Consume data from streams like kafka

[todo]

Requirements

cd PROJECT_DIR
mamba create -n radio-duck python=3.10
mamba activate radio-duck
mamba install poetry
poetry install

Run Tests

pytest

Live Demo

Feel free to run some sql with https://radioduck.pythonanywhere.com/docs

Note: Please try it on firefox/chrome. safari has some issue.

Try me with Docker

#pull from docker hub
docker pull jaihind213/radio-duck:latest
# for arm64 -> 'docker run --platform linux/arm64 -p 8000:8000 -t jaihind213/radio-duck:latest'
docker run -p 8000:8000 -t jaihind213/radio-duck:latest
#or
docker run -p 8000:8000 -v <path_to_data_dir>:/radio-duck/pond -t jaihind213/radio-duck:latest
#or
docker run -p 8000:8000 -v <path_to_data_dir>:/radio-duck/pond -v <path_to_my_config.ini>:/radio-duck/pond/my_config.ini -t jaihind213/radio-duck:latest python3 /radio-duck/server.py /radio-duck/pond/my_config.ini

Then access http://localhost:8000/docs and play with the api.

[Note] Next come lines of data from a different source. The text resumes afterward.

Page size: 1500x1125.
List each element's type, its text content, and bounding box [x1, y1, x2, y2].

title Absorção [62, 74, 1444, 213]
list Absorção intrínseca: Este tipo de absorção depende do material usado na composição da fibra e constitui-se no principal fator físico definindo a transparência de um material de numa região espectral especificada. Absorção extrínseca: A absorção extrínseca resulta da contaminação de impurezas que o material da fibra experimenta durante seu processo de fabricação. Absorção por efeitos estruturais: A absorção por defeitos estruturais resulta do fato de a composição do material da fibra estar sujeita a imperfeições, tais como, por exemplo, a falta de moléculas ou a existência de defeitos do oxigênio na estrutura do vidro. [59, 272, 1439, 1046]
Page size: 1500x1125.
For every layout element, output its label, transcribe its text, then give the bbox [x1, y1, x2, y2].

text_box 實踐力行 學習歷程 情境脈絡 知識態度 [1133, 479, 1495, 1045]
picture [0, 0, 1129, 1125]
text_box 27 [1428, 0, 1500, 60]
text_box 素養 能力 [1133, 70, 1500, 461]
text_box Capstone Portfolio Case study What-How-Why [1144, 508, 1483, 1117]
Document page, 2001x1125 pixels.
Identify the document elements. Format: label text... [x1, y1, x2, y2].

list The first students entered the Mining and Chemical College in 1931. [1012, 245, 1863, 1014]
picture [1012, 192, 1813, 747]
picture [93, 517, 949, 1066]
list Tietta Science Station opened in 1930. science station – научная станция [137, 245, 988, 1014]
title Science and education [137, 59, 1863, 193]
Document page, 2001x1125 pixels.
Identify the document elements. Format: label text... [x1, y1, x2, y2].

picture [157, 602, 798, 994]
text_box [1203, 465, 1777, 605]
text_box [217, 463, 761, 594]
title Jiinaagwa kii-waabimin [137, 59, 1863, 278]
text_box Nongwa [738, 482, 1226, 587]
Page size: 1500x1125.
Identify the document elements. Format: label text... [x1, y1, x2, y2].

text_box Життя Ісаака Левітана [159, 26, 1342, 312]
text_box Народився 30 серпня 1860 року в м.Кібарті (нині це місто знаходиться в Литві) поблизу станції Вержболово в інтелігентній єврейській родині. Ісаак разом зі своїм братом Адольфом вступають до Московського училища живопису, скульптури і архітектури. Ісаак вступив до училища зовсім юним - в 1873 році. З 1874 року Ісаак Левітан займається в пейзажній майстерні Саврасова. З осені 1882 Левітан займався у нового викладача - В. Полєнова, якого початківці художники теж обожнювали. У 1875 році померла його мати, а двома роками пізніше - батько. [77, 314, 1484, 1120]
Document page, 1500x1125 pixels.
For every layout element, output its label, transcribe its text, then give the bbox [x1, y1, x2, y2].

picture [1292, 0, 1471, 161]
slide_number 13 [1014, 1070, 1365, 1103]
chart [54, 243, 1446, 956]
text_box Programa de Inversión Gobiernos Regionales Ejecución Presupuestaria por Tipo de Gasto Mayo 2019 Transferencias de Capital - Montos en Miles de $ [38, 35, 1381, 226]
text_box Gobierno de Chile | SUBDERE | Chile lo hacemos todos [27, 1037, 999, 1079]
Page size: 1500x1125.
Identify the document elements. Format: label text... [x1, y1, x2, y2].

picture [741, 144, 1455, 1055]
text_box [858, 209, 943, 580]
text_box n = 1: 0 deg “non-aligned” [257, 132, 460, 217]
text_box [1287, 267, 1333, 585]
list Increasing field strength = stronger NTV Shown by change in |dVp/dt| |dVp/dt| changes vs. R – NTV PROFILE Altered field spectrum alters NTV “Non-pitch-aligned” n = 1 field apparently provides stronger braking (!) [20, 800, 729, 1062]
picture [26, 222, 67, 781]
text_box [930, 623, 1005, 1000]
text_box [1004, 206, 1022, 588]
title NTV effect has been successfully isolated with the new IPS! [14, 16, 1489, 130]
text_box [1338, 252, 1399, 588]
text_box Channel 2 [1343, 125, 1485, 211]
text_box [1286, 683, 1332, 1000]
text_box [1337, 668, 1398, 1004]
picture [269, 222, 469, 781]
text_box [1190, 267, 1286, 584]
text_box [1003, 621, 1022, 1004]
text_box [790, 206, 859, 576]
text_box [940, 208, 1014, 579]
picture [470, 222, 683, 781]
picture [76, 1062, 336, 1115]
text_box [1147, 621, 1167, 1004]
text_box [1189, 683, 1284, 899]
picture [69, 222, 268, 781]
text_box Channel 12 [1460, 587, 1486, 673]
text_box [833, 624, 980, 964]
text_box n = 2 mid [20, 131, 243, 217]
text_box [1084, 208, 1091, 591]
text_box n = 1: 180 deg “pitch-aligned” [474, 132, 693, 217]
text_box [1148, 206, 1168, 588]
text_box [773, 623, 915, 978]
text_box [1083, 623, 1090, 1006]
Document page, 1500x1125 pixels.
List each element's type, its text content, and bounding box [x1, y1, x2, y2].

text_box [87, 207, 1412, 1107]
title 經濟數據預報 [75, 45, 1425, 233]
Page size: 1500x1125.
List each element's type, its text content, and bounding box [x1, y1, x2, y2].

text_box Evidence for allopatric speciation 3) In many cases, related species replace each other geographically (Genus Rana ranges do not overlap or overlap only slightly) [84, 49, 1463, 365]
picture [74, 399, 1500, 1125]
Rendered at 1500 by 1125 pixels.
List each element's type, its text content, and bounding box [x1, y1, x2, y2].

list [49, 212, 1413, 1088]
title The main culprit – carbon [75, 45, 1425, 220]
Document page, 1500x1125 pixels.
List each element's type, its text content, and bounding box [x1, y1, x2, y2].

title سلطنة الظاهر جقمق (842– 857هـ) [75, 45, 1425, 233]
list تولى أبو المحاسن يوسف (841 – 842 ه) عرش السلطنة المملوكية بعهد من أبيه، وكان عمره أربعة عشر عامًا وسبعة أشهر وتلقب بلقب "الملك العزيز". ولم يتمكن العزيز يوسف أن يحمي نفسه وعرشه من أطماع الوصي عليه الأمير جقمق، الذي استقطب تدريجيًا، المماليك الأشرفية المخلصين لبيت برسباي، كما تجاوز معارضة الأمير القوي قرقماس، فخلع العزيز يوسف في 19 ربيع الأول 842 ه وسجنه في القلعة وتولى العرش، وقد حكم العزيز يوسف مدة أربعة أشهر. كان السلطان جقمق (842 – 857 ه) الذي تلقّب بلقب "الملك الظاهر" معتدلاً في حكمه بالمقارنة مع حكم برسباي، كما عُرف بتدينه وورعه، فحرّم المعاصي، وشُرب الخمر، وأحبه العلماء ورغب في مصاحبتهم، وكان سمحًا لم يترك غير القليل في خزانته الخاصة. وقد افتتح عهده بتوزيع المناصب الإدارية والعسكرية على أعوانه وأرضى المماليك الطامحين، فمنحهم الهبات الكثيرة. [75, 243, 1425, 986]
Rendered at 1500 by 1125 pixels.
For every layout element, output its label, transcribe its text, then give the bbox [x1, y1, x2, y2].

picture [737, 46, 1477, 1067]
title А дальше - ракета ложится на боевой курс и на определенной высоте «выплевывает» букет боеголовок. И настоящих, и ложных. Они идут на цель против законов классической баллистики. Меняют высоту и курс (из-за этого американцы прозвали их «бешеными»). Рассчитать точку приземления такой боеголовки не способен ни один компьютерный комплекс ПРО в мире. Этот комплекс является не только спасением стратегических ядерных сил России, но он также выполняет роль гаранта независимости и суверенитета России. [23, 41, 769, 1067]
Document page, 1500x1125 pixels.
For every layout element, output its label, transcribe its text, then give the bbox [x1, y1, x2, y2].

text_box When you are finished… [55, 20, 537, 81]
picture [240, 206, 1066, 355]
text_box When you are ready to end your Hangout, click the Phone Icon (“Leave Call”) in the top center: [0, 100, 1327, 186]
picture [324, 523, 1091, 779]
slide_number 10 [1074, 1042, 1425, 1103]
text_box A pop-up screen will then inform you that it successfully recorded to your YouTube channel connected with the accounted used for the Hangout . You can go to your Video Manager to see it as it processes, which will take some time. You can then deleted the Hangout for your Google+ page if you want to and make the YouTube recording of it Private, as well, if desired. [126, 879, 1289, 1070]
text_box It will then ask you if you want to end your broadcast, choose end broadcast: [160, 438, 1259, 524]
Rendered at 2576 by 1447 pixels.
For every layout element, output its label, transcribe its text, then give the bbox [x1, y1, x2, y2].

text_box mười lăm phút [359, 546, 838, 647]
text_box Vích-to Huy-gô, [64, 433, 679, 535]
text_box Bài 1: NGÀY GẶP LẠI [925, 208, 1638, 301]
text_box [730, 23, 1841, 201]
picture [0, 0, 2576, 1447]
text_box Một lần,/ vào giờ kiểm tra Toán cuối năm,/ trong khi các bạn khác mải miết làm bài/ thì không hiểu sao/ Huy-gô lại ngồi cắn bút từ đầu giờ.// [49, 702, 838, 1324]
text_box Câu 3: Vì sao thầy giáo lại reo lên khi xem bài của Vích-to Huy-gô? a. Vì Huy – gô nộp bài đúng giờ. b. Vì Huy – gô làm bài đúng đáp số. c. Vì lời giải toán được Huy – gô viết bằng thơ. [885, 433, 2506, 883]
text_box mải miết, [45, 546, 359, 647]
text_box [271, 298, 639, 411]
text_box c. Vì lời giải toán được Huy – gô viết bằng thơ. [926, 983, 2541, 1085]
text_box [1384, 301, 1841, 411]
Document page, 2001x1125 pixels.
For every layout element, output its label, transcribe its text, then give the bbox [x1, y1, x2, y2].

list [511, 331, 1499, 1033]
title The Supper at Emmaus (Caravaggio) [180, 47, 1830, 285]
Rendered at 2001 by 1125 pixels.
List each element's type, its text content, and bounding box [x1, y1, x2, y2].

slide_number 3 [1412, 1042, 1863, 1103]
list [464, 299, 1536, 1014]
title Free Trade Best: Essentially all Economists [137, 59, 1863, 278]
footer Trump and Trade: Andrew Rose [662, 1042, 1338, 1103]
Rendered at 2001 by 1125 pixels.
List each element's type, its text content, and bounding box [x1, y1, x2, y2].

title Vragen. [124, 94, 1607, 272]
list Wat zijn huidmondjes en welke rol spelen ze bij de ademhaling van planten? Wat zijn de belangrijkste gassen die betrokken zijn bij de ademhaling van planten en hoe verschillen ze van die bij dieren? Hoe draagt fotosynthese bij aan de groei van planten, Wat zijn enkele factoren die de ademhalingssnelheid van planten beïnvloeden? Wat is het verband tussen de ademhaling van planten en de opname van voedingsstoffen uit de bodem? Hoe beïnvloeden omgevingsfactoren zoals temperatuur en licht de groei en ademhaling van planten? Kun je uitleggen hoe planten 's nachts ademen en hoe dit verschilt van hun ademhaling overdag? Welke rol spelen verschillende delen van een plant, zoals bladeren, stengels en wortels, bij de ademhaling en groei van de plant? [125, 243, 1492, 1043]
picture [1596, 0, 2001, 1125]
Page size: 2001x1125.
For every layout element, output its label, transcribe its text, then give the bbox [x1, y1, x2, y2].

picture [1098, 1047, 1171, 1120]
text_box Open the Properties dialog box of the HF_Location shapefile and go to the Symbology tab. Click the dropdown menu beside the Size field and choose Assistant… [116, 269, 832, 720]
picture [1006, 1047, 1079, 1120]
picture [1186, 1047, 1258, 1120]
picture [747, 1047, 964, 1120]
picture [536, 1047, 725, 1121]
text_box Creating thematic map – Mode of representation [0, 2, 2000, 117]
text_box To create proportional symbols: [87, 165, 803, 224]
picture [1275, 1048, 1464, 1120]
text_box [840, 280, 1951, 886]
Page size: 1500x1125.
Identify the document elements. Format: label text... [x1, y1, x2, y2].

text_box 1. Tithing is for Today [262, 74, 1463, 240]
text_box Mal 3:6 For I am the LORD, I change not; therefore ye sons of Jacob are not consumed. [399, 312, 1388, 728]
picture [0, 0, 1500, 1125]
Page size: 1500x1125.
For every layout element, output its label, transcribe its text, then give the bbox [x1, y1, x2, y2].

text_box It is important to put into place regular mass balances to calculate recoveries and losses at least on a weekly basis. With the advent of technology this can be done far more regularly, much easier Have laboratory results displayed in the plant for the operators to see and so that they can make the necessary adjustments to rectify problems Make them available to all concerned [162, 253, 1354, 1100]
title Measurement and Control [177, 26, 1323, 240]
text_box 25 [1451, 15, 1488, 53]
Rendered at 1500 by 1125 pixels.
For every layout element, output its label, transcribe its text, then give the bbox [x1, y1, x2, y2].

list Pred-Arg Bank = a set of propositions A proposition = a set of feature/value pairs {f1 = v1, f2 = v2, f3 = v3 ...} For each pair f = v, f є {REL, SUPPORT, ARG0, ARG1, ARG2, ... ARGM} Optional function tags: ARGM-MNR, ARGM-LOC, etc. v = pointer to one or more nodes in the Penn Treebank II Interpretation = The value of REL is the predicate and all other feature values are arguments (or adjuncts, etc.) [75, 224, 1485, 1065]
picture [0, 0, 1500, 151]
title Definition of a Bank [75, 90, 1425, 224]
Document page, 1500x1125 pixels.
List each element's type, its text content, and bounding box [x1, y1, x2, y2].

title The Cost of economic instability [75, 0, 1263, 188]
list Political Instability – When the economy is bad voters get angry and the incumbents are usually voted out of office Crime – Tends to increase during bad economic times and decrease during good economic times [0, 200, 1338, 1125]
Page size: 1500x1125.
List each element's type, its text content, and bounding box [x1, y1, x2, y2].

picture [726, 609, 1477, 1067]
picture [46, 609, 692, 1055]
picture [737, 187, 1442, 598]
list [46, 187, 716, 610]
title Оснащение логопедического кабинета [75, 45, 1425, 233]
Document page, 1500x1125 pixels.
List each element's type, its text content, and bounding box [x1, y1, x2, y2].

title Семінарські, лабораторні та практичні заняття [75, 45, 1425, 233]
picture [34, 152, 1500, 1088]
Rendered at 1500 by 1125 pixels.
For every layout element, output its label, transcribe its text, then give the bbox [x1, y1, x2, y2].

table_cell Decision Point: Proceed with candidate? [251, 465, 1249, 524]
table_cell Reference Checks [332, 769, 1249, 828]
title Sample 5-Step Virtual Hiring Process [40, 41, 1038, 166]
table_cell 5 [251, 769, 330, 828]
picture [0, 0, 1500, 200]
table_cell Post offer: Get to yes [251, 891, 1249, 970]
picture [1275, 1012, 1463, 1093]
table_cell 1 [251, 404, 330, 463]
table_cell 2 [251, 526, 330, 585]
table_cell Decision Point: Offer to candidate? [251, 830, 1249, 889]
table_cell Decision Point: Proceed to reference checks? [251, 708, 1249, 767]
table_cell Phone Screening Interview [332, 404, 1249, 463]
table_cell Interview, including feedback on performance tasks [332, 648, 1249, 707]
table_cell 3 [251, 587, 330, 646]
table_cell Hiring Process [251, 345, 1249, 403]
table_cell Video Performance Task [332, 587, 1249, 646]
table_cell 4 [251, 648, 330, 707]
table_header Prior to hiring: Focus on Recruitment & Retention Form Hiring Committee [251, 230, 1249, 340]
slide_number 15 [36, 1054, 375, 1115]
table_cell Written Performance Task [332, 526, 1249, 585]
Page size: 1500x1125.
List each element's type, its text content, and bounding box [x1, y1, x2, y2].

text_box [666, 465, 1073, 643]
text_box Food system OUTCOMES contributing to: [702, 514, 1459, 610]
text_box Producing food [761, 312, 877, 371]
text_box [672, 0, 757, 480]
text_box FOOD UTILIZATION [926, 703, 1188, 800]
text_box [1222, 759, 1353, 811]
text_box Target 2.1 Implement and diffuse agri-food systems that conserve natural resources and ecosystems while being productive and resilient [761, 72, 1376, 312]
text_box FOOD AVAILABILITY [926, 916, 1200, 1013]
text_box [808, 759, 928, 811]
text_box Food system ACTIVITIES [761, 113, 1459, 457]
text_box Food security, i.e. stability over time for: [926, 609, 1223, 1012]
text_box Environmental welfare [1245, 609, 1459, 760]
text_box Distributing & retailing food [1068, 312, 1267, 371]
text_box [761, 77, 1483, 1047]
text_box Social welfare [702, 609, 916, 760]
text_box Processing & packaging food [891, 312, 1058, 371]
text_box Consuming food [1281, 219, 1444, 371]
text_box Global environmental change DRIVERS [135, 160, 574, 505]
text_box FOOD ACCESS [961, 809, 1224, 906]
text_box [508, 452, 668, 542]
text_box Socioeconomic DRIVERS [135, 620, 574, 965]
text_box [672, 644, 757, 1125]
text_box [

Configure RadioDuck with your secret credentials to access Azure blob storage / Aws s3

refer to https://duckdb.org/docs/configuration/secrets_manager.html

Build Docker image

sh buildDocker.sh <proj_version> <duckb_version>
#sh buildDocker.sh 0.1.2 0.9.0 local no

Docker Image versioning

The docker image version is in the following format:

d<DUCKDB_VERSION>-v<PROJECT_VERSION>-<DOCKERFILE_VERSION>
ex: d0.10.0-v0.1.2-c1d9c346 

This specifies that radio duck is running with duckdb=0.10.0, the project version being 0.1.2.
These versions are derived from pyproject.toml

Try me with Apache Superset

#run radio-duck
docker run -p 8000:8000 -t jaihind213/radio-duck:latest
# for macM1 -> 'add --platform linux/amd64 '
#run superset
docker pull jaihind213/superset-radioduck:latest
# for macM1 -> 'add --platform linux/amd64 '
docker run -e TALISMAN_ENABLED="False" -e ADMIN_USERNAME=admin -e ADMIN_PASSWORD=admin -e SUPERSET_SECRET_KEY=<some_good_key> -p 8088:8088 jaihind213/superset-radioduck:latest

Then access http://localhost:8088/

Then configure database with alchemy URI 'radio_duck+district5://user:pass@<HOST_IP>:8000/?api=/v1/sql/&scheme=http'

Video of Demo.

Demo

Try me with Python code via District5 library

https://github.com/jaihind213/district5

#python 3.9^
pip install district5
#start the duckdb server i.e. radio-duck
docker run -p 8000:8000 -t jaihind213/radio-duck:latest
#the duckdb starts up with a sample table whose ddl is: 
#'create table pond(duck_type string, total int)'
echo "we will try to query that"

from sqlalchemy import create_engine, text
from sqlalchemy.dialects import registry

registry.register(
    "radio_duck.district5", "radio_duck.sqlalchemy", "RadioDuckDialect"
)


#run docker instance of radio-duck
#docker run -p 8000:8000 -t jaihind213/radio-duck:latest
engine = create_engine(
    "radio_duck+district5://user:pass@localhost:8000/?api=/v1/sql/&scheme=http"
)
# Establish a database connection
conn = engine.connect()

# Define a SQL query using qmark style or positional style
try:
    query_1 = text("""SELECT duck_type, total FROM pond where total > :total""")
    params = {"total": 0}
    result = conn.execute(query_1, params)
    # Fetch and print the results
    for row in result:
        print(row)

    print("--------------")
    query_2 = "SELECT duck_type, total FROM pond where total > ?"
    result = conn.execute(query_2, (0,))

    for row in result:
        print(row)

except Exception as e:
    print(f"An error occurred: {e}")

finally:
    # Close the database connection
    conn.close()
    engine.dispose()

Check for Docker image Vulnerabilities

sh buildDocker.sh <version>
sh docker_sec_check.sh
# github actions is scanning for Vulnerabilities

Notes:

  • todo: stream large datasets / compress results say json-smile?
  • todo: limit number of conns to duckdb ?
  • todo: return query_id ,useful for debugging.
  • todo: handle transactions over http ? i.e. multiple http requests.